== EXERCISE PROMPT ==
Report how many of the lines below contain the string "site", with case counting, and give only that number.

------------------------------------------------

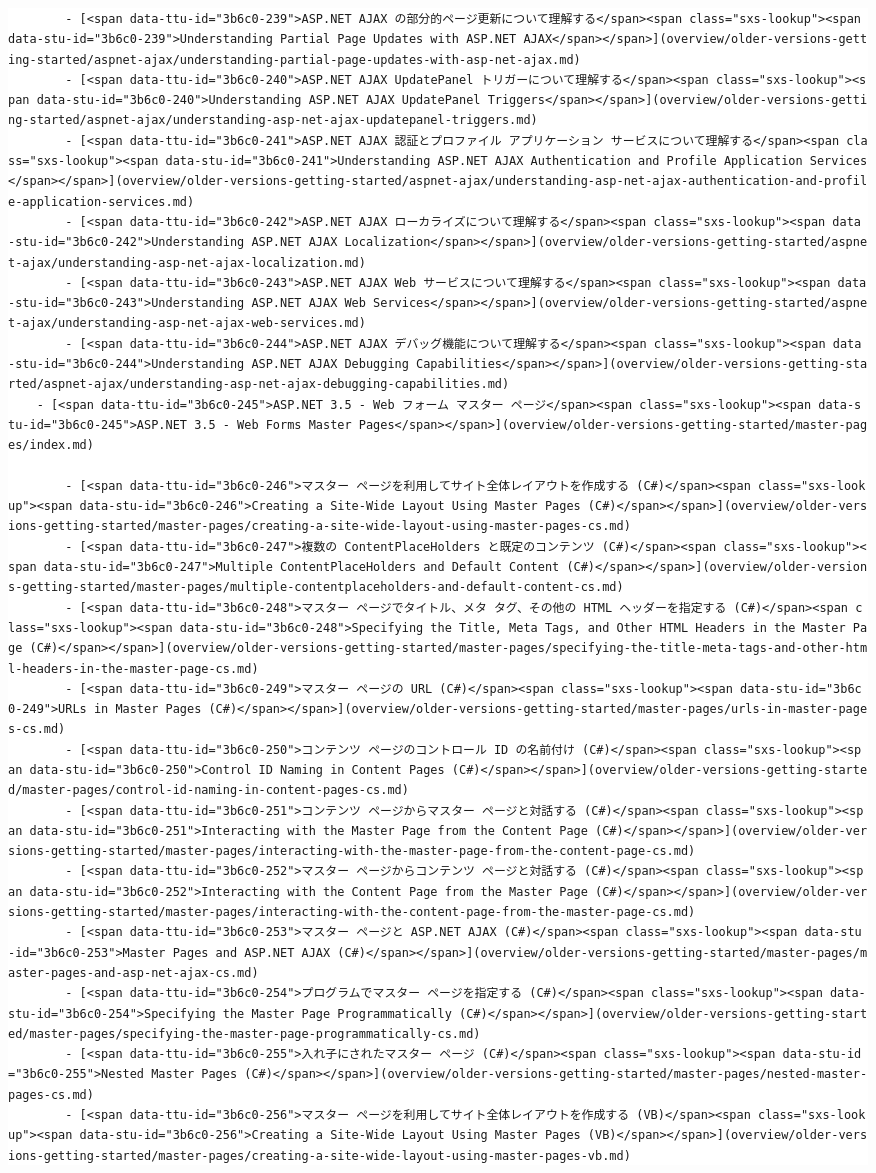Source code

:             - [<span data-ttu-id="3b6c0-239">ASP.NET AJAX の部分的ページ更新について理解する</span><span class="sxs-lookup"><span data-stu-id="3b6c0-239">Understanding Partial Page Updates with ASP.NET AJAX</span></span>](overview/older-versions-getting-started/aspnet-ajax/understanding-partial-page-updates-with-asp-net-ajax.md)
            - [<span data-ttu-id="3b6c0-240">ASP.NET AJAX UpdatePanel トリガーについて理解する</span><span class="sxs-lookup"><span data-stu-id="3b6c0-240">Understanding ASP.NET AJAX UpdatePanel Triggers</span></span>](overview/older-versions-getting-started/aspnet-ajax/understanding-asp-net-ajax-updatepanel-triggers.md)
            - [<span data-ttu-id="3b6c0-241">ASP.NET AJAX 認証とプロファイル アプリケーション サービスについて理解する</span><span class="sxs-lookup"><span data-stu-id="3b6c0-241">Understanding ASP.NET AJAX Authentication and Profile Application Services</span></span>](overview/older-versions-getting-started/aspnet-ajax/understanding-asp-net-ajax-authentication-and-profile-application-services.md)
            - [<span data-ttu-id="3b6c0-242">ASP.NET AJAX ローカライズについて理解する</span><span class="sxs-lookup"><span data-stu-id="3b6c0-242">Understanding ASP.NET AJAX Localization</span></span>](overview/older-versions-getting-started/aspnet-ajax/understanding-asp-net-ajax-localization.md)
            - [<span data-ttu-id="3b6c0-243">ASP.NET AJAX Web サービスについて理解する</span><span class="sxs-lookup"><span data-stu-id="3b6c0-243">Understanding ASP.NET AJAX Web Services</span></span>](overview/older-versions-getting-started/aspnet-ajax/understanding-asp-net-ajax-web-services.md)
            - [<span data-ttu-id="3b6c0-244">ASP.NET AJAX デバッグ機能について理解する</span><span class="sxs-lookup"><span data-stu-id="3b6c0-244">Understanding ASP.NET AJAX Debugging Capabilities</span></span>](overview/older-versions-getting-started/aspnet-ajax/understanding-asp-net-ajax-debugging-capabilities.md)
        - [<span data-ttu-id="3b6c0-245">ASP.NET 3.5 - Web フォーム マスター ページ</span><span class="sxs-lookup"><span data-stu-id="3b6c0-245">ASP.NET 3.5 - Web Forms Master Pages</span></span>](overview/older-versions-getting-started/master-pages/index.md)

            - [<span data-ttu-id="3b6c0-246">マスター ページを利用してサイト全体レイアウトを作成する (C#)</span><span class="sxs-lookup"><span data-stu-id="3b6c0-246">Creating a Site-Wide Layout Using Master Pages (C#)</span></span>](overview/older-versions-getting-started/master-pages/creating-a-site-wide-layout-using-master-pages-cs.md)
            - [<span data-ttu-id="3b6c0-247">複数の ContentPlaceHolders と既定のコンテンツ (C#)</span><span class="sxs-lookup"><span data-stu-id="3b6c0-247">Multiple ContentPlaceHolders and Default Content (C#)</span></span>](overview/older-versions-getting-started/master-pages/multiple-contentplaceholders-and-default-content-cs.md)
            - [<span data-ttu-id="3b6c0-248">マスター ページでタイトル、メタ タグ、その他の HTML ヘッダーを指定する (C#)</span><span class="sxs-lookup"><span data-stu-id="3b6c0-248">Specifying the Title, Meta Tags, and Other HTML Headers in the Master Page (C#)</span></span>](overview/older-versions-getting-started/master-pages/specifying-the-title-meta-tags-and-other-html-headers-in-the-master-page-cs.md)
            - [<span data-ttu-id="3b6c0-249">マスター ページの URL (C#)</span><span class="sxs-lookup"><span data-stu-id="3b6c0-249">URLs in Master Pages (C#)</span></span>](overview/older-versions-getting-started/master-pages/urls-in-master-pages-cs.md)
            - [<span data-ttu-id="3b6c0-250">コンテンツ ページのコントロール ID の名前付け (C#)</span><span class="sxs-lookup"><span data-stu-id="3b6c0-250">Control ID Naming in Content Pages (C#)</span></span>](overview/older-versions-getting-started/master-pages/control-id-naming-in-content-pages-cs.md)
            - [<span data-ttu-id="3b6c0-251">コンテンツ ページからマスター ページと対話する (C#)</span><span class="sxs-lookup"><span data-stu-id="3b6c0-251">Interacting with the Master Page from the Content Page (C#)</span></span>](overview/older-versions-getting-started/master-pages/interacting-with-the-master-page-from-the-content-page-cs.md)
            - [<span data-ttu-id="3b6c0-252">マスター ページからコンテンツ ページと対話する (C#)</span><span class="sxs-lookup"><span data-stu-id="3b6c0-252">Interacting with the Content Page from the Master Page (C#)</span></span>](overview/older-versions-getting-started/master-pages/interacting-with-the-content-page-from-the-master-page-cs.md)
            - [<span data-ttu-id="3b6c0-253">マスター ページと ASP.NET AJAX (C#)</span><span class="sxs-lookup"><span data-stu-id="3b6c0-253">Master Pages and ASP.NET AJAX (C#)</span></span>](overview/older-versions-getting-started/master-pages/master-pages-and-asp-net-ajax-cs.md)
            - [<span data-ttu-id="3b6c0-254">プログラムでマスター ページを指定する (C#)</span><span class="sxs-lookup"><span data-stu-id="3b6c0-254">Specifying the Master Page Programmatically (C#)</span></span>](overview/older-versions-getting-started/master-pages/specifying-the-master-page-programmatically-cs.md)
            - [<span data-ttu-id="3b6c0-255">入れ子にされたマスター ページ (C#)</span><span class="sxs-lookup"><span data-stu-id="3b6c0-255">Nested Master Pages (C#)</span></span>](overview/older-versions-getting-started/master-pages/nested-master-pages-cs.md)
            - [<span data-ttu-id="3b6c0-256">マスター ページを利用してサイト全体レイアウトを作成する (VB)</span><span class="sxs-lookup"><span data-stu-id="3b6c0-256">Creating a Site-Wide Layout Using Master Pages (VB)</span></span>](overview/older-versions-getting-started/master-pages/creating-a-site-wide-layout-using-master-pages-vb.md)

------------------------------------------------

== TASK SOLUTION ==
2